Poetry for Myles and miles

"The book is available at the press's website: www.tebotbach.com. Click 'bookstore' and scroll down to buy the book," says poet Myles Gordon. You can also find it on Amazon and locally at Brookline Booksmith and Cambridge's Grolier Poetry Bookshop. And for deets on Myles' future appearances, keep an eye on www.mylesgordon.com.


Learning to rhyme

"Kathleen Spivack is the best poetry teacher I know locally," says poet Myles Gordon. "Try www.kathleenspivack.com to find out about availability. Both the Cambridge and Boston Center for Adult Education also offer decent poetry workshops. Read a lot of poetry, especially not your own, because that’s where you learn a lot. Write your head off. Poems are like children, and you have to like them, even the misbehaving ones.”


Wham bam poetry slam

"The Grolier Poetry Reading Series (www.grolierpoetrybookshop.org) is always good," says poet Myles Gordon. "The Blacksmith House Reading Series (www.ccae.org/events/blacksmith.html) in Harvard Square is also strong. For a good poetry slam, try the Cantab Lounge, in Central Square, Cambridge, on Wednesday nights (www.cantab-lounge.com)."

Favorite scribes

"Lately I've been reading a lot of Wallace Stevens, Tracy K. Smith, Elizabeth Bishop, Sharon Olds, Frederick Seidel, and Alan Dugan," says poet Myles Gordon. "They are all great and varied poets who have a mastery of the craft and the language, and who are not afraid to be original and honest." 

Book it

"My top books always change," says poet Myles Gordon. "Currently, I keep going back to The Norton Anthology of Modern Poetry, edited by Richard Ellmann and Robert O'Clair; Life on Mars by Tracy K. Smith; and Poems Seven by Alan Dugan." And as for his go-to place to browse? "The Grolier Poetry Bookshop, in Cambridge, was founded in 1927, and has been the longest-running all-poetry bookstore in the country. It's a cool hole-in-the-wall place — and if they don't have what you want, they can order it. But you haven't checked out poetry in the area until you've gone to the Grolier (www.grolierpoetrybookshop.org)."

 
The Wordsmith

Don't let Myles Gordon fool you. You may think he's just grocery shopping or paying bills. But he's not. He's also thinking.
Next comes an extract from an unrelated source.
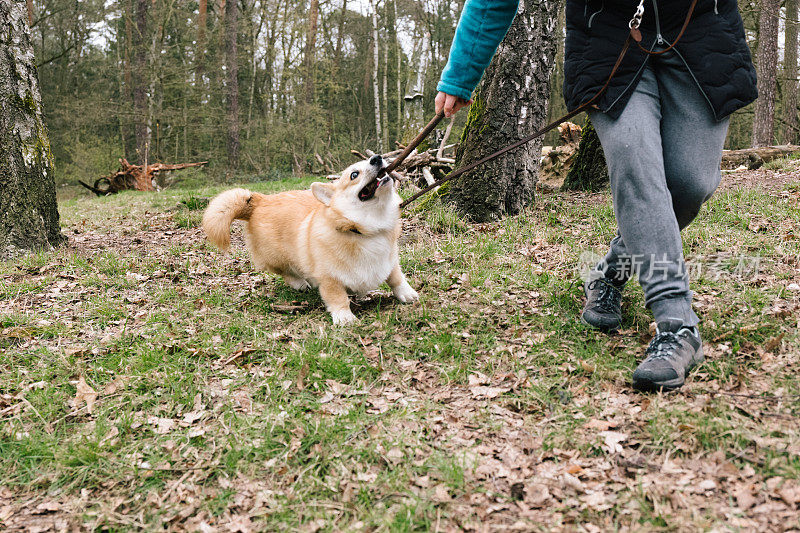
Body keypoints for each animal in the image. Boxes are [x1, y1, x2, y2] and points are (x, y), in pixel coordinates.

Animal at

He could be thinking about war or injustice. He might be thinking about freedom or beauty. And then, he'll write. He's experienced all of those subjects, some firsthand, some through his parents. The way he processes it all is by transforming it into verse, rhymes, and sonnets. Myles has been many things — a grocery bagger, an Emmy Award-winning TV producer, a school teacher — but first, he is a poet. 

 

He grew up in Newton, the son of a mother who lost many of her relatives in the Holocaust, of a father who helped liberate the concentration camps as an infantry soldier. When David Gordon returned, he became a sports reporter and a business editor for the Boston Herald. His son followed in his journalistic footsteps, becoming a producer for Chronicle on WCVB-TV for 17 years. But long before, Myles was scribbling poems during classes in high school and on crinkled brown paper as a supermarket bagger. Thinking about life, from the banal to the brutal to the beautiful, has always consumed Myles. 

 

Now, after winning Patricia Bibby First Book Award, the Helen Kay Chapbook Prize and the Grolier Poetry Prize, Myles has published his first full-length book of poetry. Inside the Splintered Wood is not an easy read, but it explores the challenges in Myles' life and unearths some bigger truths for all of us. In pain or pleasure, as Myles would say, there is poetry.